После обеда Мариана и Зои, не торопясь, в непринужденном молчании шли вдоль реки обратно к колледжу. Зои купила шоколадное мороженое и сосредоточенно его уплетала.
Все это время у Марианы перед глазами стояла картинка: племянница, совсем еще малышка, точно так же шагает по потрескавшейся, неровной каменной плитке и лакомится мороженым.
Это было много лет назад. В тот день Зои, приехавшая в гости к своей тогда еще очень юной тете, студентке колледжа Святого Христофора, и познакомилась с Себастьяном.
Мариана помнила, как застеснялась Зои и как Себастьян ловко избавил ее от смущения с помощью простенького фокуса: достал у нее из-за уха монетку. Впоследствии он еще несколько лет регулярно проделывал этот трюк, что неизменно веселило и восхищало Зои.
И сейчас Мариане все время мерещилось, что Себастьян – или, скорее, его призрак – идет рядом с ними. Странное дело эти воспоминания…
Минуя старую, обшарпанную деревянную скамейку, Мариана задержала на ней взгляд. Здесь они с Себастьяном праздновали окончание ее выпускных экзаменов. Пили «Просекко» с черносмородиновым ликером, курили французские сигареты «Голуаз», которые Себастьян за день до этого утащил с вечеринки, и целовались.

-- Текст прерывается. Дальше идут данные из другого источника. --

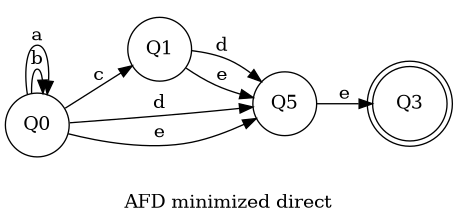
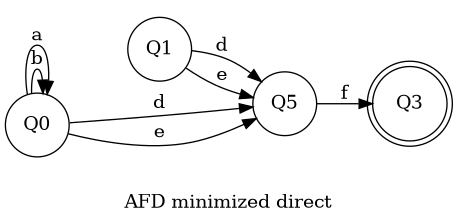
  digraph {
    label="AFD minimized direct"
    rankdir=LR
    node [shape=circle]
    n1 [label=Q0]
    n2 [label=Q1]
    n3 [label=Q5]
    n4 [label=Q3 shape=doublecircle]
    n1 -> n1 [label=b]
    n1 -> n1 [label=a]
-   n1 -> n2 [label=c]
    n1 -> n3 [label=d]
    n1 -> n3 [label=e]
    n2 -> n3 [label=d]
    n2 -> n3 [label=e]
-   n3 -> n4 [label=e]
+   n3 -> n4 [label=f]
  }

Мариана словно вновь ощутила его губы, сладкие от ликера, к которому примешивался вкус табака…
Зои поглядела на нее.
– Ты какая-то неразговорчивая. Все хорошо?
Мариана кивнула.
– Давай присядем на минуточку? Только не сюда, – поспешно прибавила она. – Вон туда.
Они прошли чуть дальше и уселись на скамейку в тени плакучей ивы.
Тут было спокойно и тихо. Низко свисавшие ветви, касавшиеся воды, слегка покачивались на ветру.
Вдали из-под моста выплыла лодка. Навстречу ей по реке скользил белый лебедь с оранжевым клювом и черной отметиной над ним. Судя по всему, жизнь птицу не пощадила: некогда белоснежное оперение запачкалось, потемнело и из-за речной тины приобрело зеленоватый оттенок. Тем не менее, несмотря на потрепанность и чумазость, это удивительное, прекрасное создание сохранило величественный и невозмутимый вид.
Неожиданно лебедь повернул голову в сторону скамейки. Мариане почудилось, что взгляд умных темных глаз проникает ей прямо в душу.
Составив мнение о ней, он отвернулся и исчез под мостом.
Мариана переключила внимание на Зои.
– Он тебе не нравится, да?
– Профессор Фоска? Я этого не говорила.
– Просто мне так показалось. Или он тебе нравится?
Зои пожала плечами.
– Не знаю. Какой-то… слишком яркий. Даже ослепительный.
Мариану удивила такая необычная характеристика. Неясно было, что Зои имеет в виду.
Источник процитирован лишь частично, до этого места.